- **TASK BRIEF**: Copy out each of the following lines word for word, keeping every one in the same order.

- **INFORMATION SUPPLIED**:

•••

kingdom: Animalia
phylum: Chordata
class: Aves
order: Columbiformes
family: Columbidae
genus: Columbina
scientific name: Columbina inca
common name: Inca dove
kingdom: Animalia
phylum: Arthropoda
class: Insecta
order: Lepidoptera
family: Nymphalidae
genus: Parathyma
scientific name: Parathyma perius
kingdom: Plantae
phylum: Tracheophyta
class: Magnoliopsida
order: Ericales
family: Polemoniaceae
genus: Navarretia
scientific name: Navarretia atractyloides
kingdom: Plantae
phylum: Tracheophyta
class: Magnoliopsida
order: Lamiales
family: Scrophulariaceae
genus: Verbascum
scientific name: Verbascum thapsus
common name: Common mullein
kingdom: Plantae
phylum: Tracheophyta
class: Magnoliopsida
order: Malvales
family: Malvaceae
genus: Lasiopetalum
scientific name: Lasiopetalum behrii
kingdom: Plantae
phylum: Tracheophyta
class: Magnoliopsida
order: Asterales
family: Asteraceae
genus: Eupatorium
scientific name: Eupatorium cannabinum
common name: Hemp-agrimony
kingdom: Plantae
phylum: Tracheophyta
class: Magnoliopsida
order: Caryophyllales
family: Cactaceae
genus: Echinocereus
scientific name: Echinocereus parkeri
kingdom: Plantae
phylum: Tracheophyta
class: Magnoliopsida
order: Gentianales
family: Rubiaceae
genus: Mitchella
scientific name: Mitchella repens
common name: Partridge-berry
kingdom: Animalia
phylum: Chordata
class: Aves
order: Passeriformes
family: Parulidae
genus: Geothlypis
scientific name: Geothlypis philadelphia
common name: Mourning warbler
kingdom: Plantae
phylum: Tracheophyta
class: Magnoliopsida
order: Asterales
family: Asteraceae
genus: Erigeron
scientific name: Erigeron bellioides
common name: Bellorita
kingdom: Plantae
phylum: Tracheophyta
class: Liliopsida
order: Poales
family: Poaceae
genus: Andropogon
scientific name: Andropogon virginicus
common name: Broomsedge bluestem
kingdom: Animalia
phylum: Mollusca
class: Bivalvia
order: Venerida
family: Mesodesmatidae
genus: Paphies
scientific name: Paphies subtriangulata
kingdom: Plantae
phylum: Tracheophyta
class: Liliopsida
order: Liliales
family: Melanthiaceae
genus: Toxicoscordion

•••

- **RESULT**:
kingdom: Animalia
phylum: Chordata
class: Aves
order: Columbiformes
family: Columbidae
genus: Columbina
scientific name: Columbina inca
common name: Inca dove
kingdom: Animalia
phylum: Arthropoda
class: Insecta
order: Lepidoptera
family: Nymphalidae
genus: Parathyma
scientific name: Parathyma perius
kingdom: Plantae
phylum: Tracheophyta
class: Magnoliopsida
order: Ericales
family: Polemoniaceae
genus: Navarretia
scientific name: Navarretia atractyloides
kingdom: Plantae
phylum: Tracheophyta
class: Magnoliopsida
order: Lamiales
family: Scrophulariaceae
genus: Verbascum
scientific name: Verbascum thapsus
common name: Common mullein
kingdom: Plantae
phylum: Tracheophyta
class: Magnoliopsida
order: Malvales
family: Malvaceae
genus: Lasiopetalum
scientific name: Lasiopetalum behrii
kingdom: Plantae
phylum: Tracheophyta
class: Magnoliopsida
order: Asterales
family: Asteraceae
genus: Eupatorium
scientific name: Eupatorium cannabinum
common name: Hemp-agrimony
kingdom: Plantae
phylum: Tracheophyta
class: Magnoliopsida
order: Caryophyllales
family: Cactaceae
genus: Echinocereus
scientific name: Echinocereus parkeri
kingdom: Plantae
phylum: Tracheophyta
class: Magnoliopsida
order: Gentianales
family: Rubiaceae
genus: Mitchella
scientific name: Mitchella repens
common name: Partridge-berry
kingdom: Animalia
phylum: Chordata
class: Aves
order: Passeriformes
family: Parulidae
genus: Geothlypis
scientific name: Geothlypis philadelphia
common name: Mourning warbler
kingdom: Plantae
phylum: Tracheophyta
class: Magnoliopsida
order: Asterales
family: Asteraceae
genus: Erigeron
scientific name: Erigeron bellioides
common name: Bellorita
kingdom: Plantae
phylum: Tracheophyta
class: Liliopsida
order: Poales
family: Poaceae
genus: Andropogon
scientific name: Andropogon virginicus
common name: Broomsedge bluestem
kingdom: Animalia
phylum: Mollusca
class: Bivalvia
order: Venerida
family: Mesodesmatidae
genus: Paphies
scientific name: Paphies subtriangulata
kingdom: Plantae
phylum: Tracheophyta
class: Liliopsida
order: Liliales
family: Melanthiaceae
genus: Toxicoscordion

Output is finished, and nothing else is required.